Two North Korean shipments to a Syrian government agency responsible for the country’s chemical weapons programme were intercepted in the past six months, according to a confidential UN report.
The report by a panel of independent UN experts, which was submitted to the Security Council earlier in August and seen by Reuters, gave no details on when or where the interdictions occurred or what the shipments contained.
“The panel is investigating reported prohibited chemical, ballistic missile and conventional arms cooperation between Syria and the DPRK (North Korea),” the experts wrote in the 37-page report.
“Two member states interdicted shipments destined for Syria. Another Member state informed the panel that it had reasons to believe that the goods were part of a KOMID contract with Syria,” according to the report.
KOMID is the Korea Mining Development Trading Corporation.
It was blacklisted by the Security Council in 2009 and described as Pyongyang’s key arms dealer and exporter of equipment related to ballistic missiles and conventional weapons.
In March 2016 the council also blacklisted two KOMID representatives in Syria.
“The consignees were Syrian entities designated by the European Union and the United States as front companies for Syria’s Scientific Studies and Research Centre (SSRC), a Syrian entity identified by the Panel as cooperating with KOMID in previous prohibited item transfers,” the UN experts wrote.
SSRC has overseen the country’s chemical weapons program since the 1970s.

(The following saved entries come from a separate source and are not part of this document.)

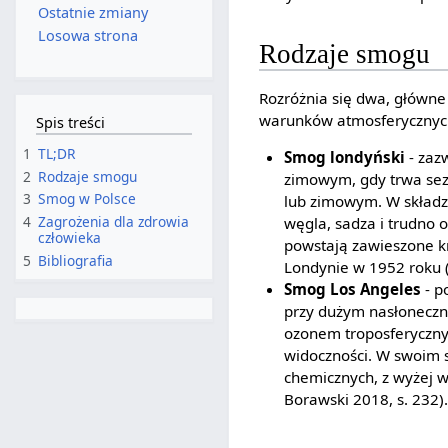
Ostatnie zmiany
Losowa strona
Rodzaje smogu
Rozróżnia się dwa, główne
warunków atmosferycznyc
Spis treści
1
TL;DR
Smog londyński
- zazw
2
Rodzaje smogu
zimowym, gdy trwa se
3
Smog w Polsce
lub zimowym. W składzi
4
Zagrożenia dla zdrowia
węgla, sadza i trudno 
człowieka
powstają zawieszone k
5
Bibliografia
Londynie w 1952 roku (
Smog Los Angeles
- p
przy dużym nasłoneczn
ozonem troposferyczny
widoczności. W swoim s
chemicznych, z wyżej w
Borawski 2018, s. 232).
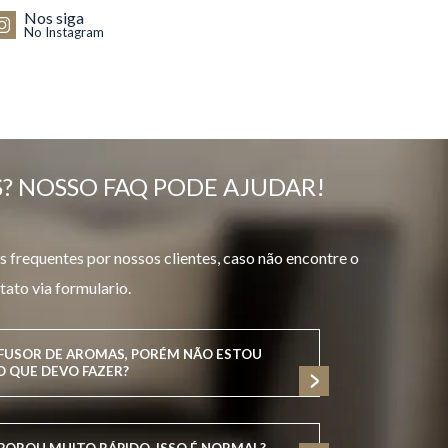
Nos siga
No Instagram
? NOSSO FAQ PODE AJUDAR!
 frequentes por nossos clientes, caso não encontre o
tato via formulario.
IFUSOR DE AROMAS, PORÉM NÃO ESTOU
O QUE DEVO FAZER?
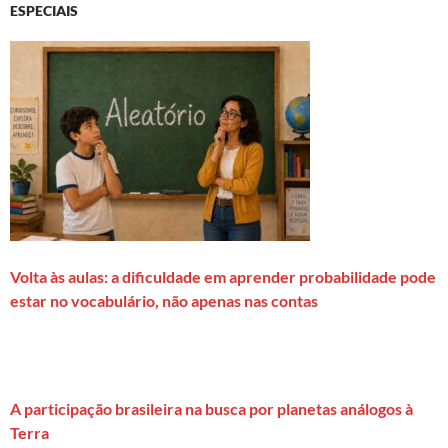
ESPECIAIS
Volta às aulas: a dificuldade em aprender probabilidade pode
estar no vocabulário, não apenas nas contas
A participação brasileira na busca por planetas análogos à
Terra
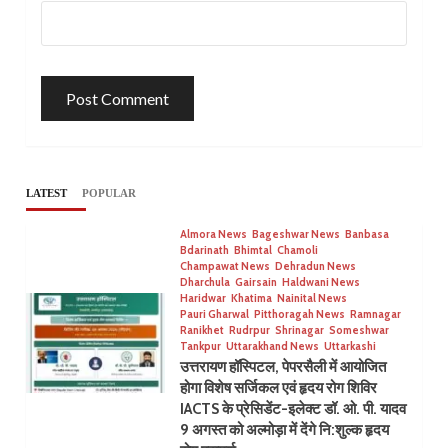
LATEST
POPULAR
Almora News
Bageshwar News
Banbasa
Bdarinath
Bhimtal
Chamoli
Champawat News
Dehradun News
Dharchula
Gairsain
Haldwani News
Haridwar
Khatima
Nainital News
Pauri Gharwal
Pitthoragah News
Ramnagar
Ranikhet
Rudrpur
Shrinagar
Someshwar
Tankpur
Uttarakhand News
Uttarkashi
उत्तरायण हॉस्पिटल, पेपरसैली में आयोजित
होगा विशेष सर्जिकल एवं हृदय रोग शिविर
IACTS के प्रेसिडेंट-इलेक्ट डॉ. ओ. पी. यादव
9 अगस्त को अल्मोड़ा में देंगे नि:शुल्क हृदय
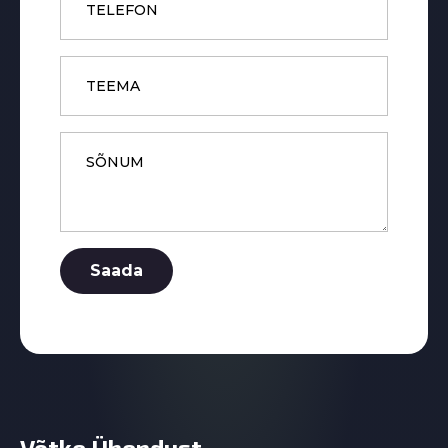
Subject
Message
*
Saada
Võtke Ühendust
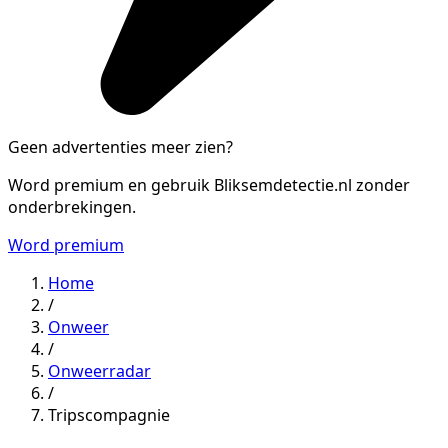
Geen advertenties meer zien?
Word premium en gebruik Bliksemdetectie.nl zonder
onderbrekingen.
Word premium
Home
/
Onweer
/
Onweerradar
/
Tripscompagnie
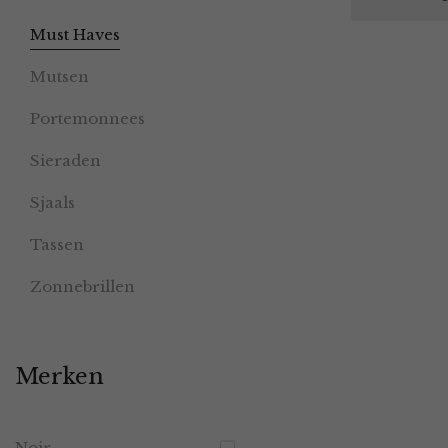
Must Haves
Mutsen
Portemonnees
Sieraden
Sjaals
Tassen
Zonnebrillen
Merken
Noir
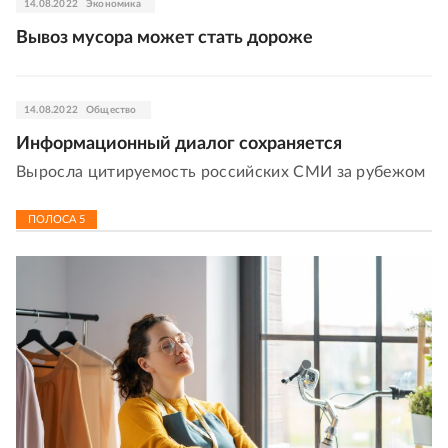
14.08.2022
Экономика
Вывоз мусора может стать дороже
14.08.2022
Общество
Информационный диалог сохраняется
Выросла цитируемость российских СМИ за рубежом
ПОЛОСА
5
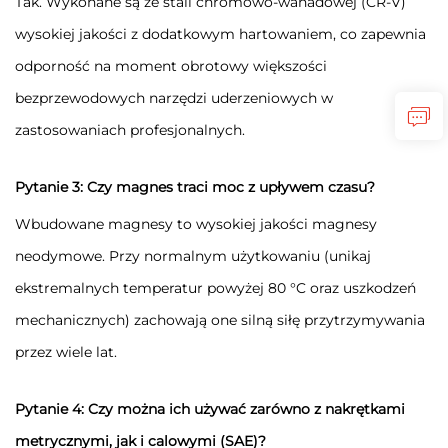
Tak. Wykonane są ze stali chromowo-wanadowej (CR-V)
wysokiej jakości z dodatkowym hartowaniem, co zapewnia
odporność na moment obrotowy większości
bezprzewodowych narzędzi uderzeniowych w
zastosowaniach profesjonalnych.
Pytanie 3: Czy magnes traci moc z upływem czasu?
Wbudowane magnesy to wysokiej jakości magnesy
neodymowe. Przy normalnym użytkowaniu (unikaj
ekstremalnych temperatur powyżej 80 °C oraz uszkodzeń
mechanicznych) zachowają one silną siłę przytrzymywania
przez wiele lat.
Pytanie 4: Czy można ich używać zarówno z nakrętkami
metrycznymi, jak i calowymi (SAE)?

The UN experts said activities between Syria and North Korea they were investigating included cooperation on Syrian Scud missile programs and maintenance and repair of Syrian surface-to-air missiles air defence systems.
The North Korean and Syrian missions to the UN did not immediately respond to a request for comment.

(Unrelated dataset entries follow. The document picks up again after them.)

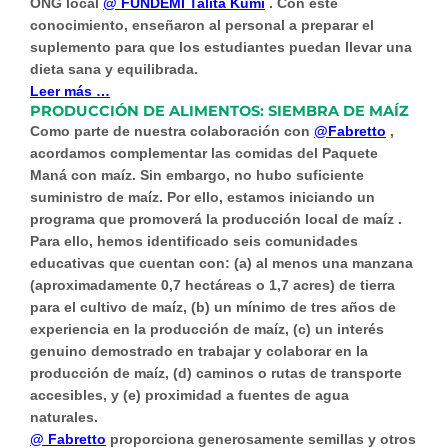
ONG local
@ FUNDEMI Talita Kumi
. Con este
conocimiento, enseñaron al personal a preparar el
suplemento para que los estudiantes puedan llevar una
dieta sana y equilibrada.
Leer más …
PRODUCCIÓN DE ALIMENTOS: SIEMBRA DE MAÍZ
Como parte de nuestra colaboración con
@Fabretto
,
acordamos complementar las comidas del Paquete
Maná con maíz. Sin embargo, no hubo suficiente
suministro de maíz. Por ello, estamos iniciando un
programa que promoverá
la producción local de maíz
.
Para ello, hemos identificado seis comunidades
educativas que cuentan con: (a) al menos una manzana
(aproximadamente 0,7 hectáreas o 1,7 acres) de tierra
para el cultivo de maíz, (b) un mínimo de tres años de
experiencia en la producción de maíz, (c) un interés
genuino demostrado en trabajar y colaborar en la
producción de maíz, (d) caminos o rutas de transporte
accesibles, y (e) proximidad a fuentes de agua
naturales.
@ Fabretto
proporciona generosamente semillas y otros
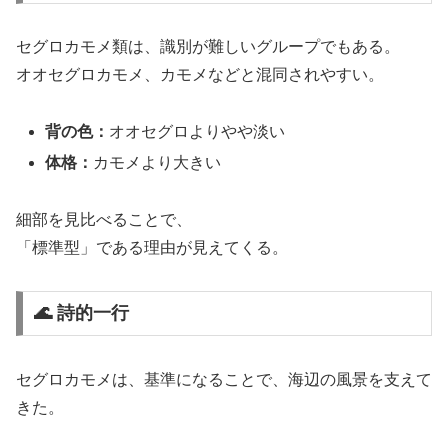
セグロカモメ類は、識別が難しいグループでもある。
オオセグロカモメ、カモメなどと混同されやすい。
背の色：
オオセグロよりやや淡い
体格：
カモメより大きい
細部を見比べることで、
「標準型」である理由が見えてくる。
🌊 詩的一行
セグロカモメは、基準になることで、海辺の風景を支えて
きた。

The experts said they were also investigating the use of the VX nerve agent in Malaysia to kill the estranged half-brother of North Korea’s leader Kim Jong Un in February.

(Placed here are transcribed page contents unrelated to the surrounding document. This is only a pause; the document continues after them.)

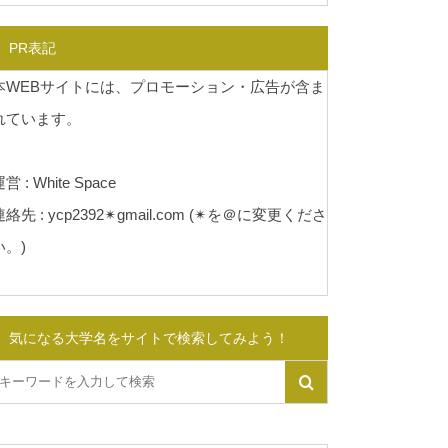
PR表記
本WEBサイトには、プロモーション・広告が含ま
れています。
営 : White Space
連絡先 : ycp2392✴︎gmail.com (✴︎を＠に変更くださ
い。)
気になる大学名をサイトで検索してみよう！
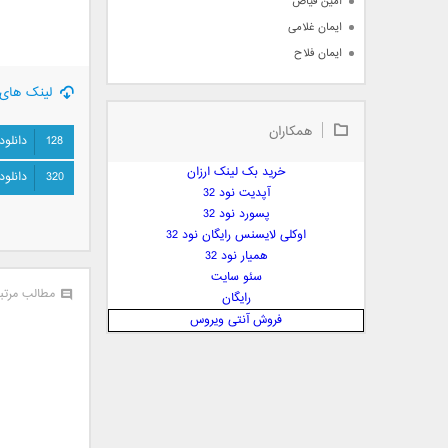
امین فیاض
ایمان غلامی
ایمان فلاح
بابک جهانبخش
لینک های 
بابک رادمنش
همکاران
بابک مافی
128
دانلود
باراد
خرید بک لینک ارزان
320
دانلود
بنیامین بهادری
آپدیت نود 32
بهراد شهریاری
پسورد نود 32
اوکلی لایسنس رایگان نود 32
بهنام صفوی
همیار نود 32
بهنام علمشاهی
سئو سایت
 پارسا صدیق
مطالب مرتب
رایگان
پارسا چیلیک
فروش آنتی ویروس
پازل بند
پویا
پویا سالکی
پویان
پیمان زارعی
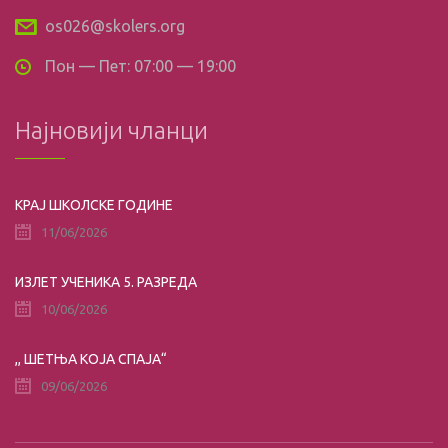
os026@skolers.org
Пон — Пет: 07:00 — 19:00
Најновији чланци
КРАЈ ШКОЛСКЕ ГОДИНЕ
11/06/2026
ИЗЛЕТ УЧЕНИКА 5. РАЗРЕДА
10/06/2026
,, ШЕТЊА КОЈА СПАЈА“
09/06/2026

North Korea has been under UN sanctions since 2006 over its ballistic missile and nuclear programmes and the Security Council has ratcheted up the measures in response to five nuclear weapons tests and four long-range missile launches.
Syria agreed to destroy its chemical weapons in 2013 under a deal brokered by Russia and the United States.
However, diplomats and weapons inspectors suspect Syria may have secretly maintained or developed a new chemical weapons capability.
During the country’s more than six-year long civil war the Organisation for the Prohibition of Chemical Weapons has said the banned nerve agent sarin has been used at least twice, while the use of chlorine as a weapon has been widespread.
The Syrian government has repeatedly denied using chemical weapons.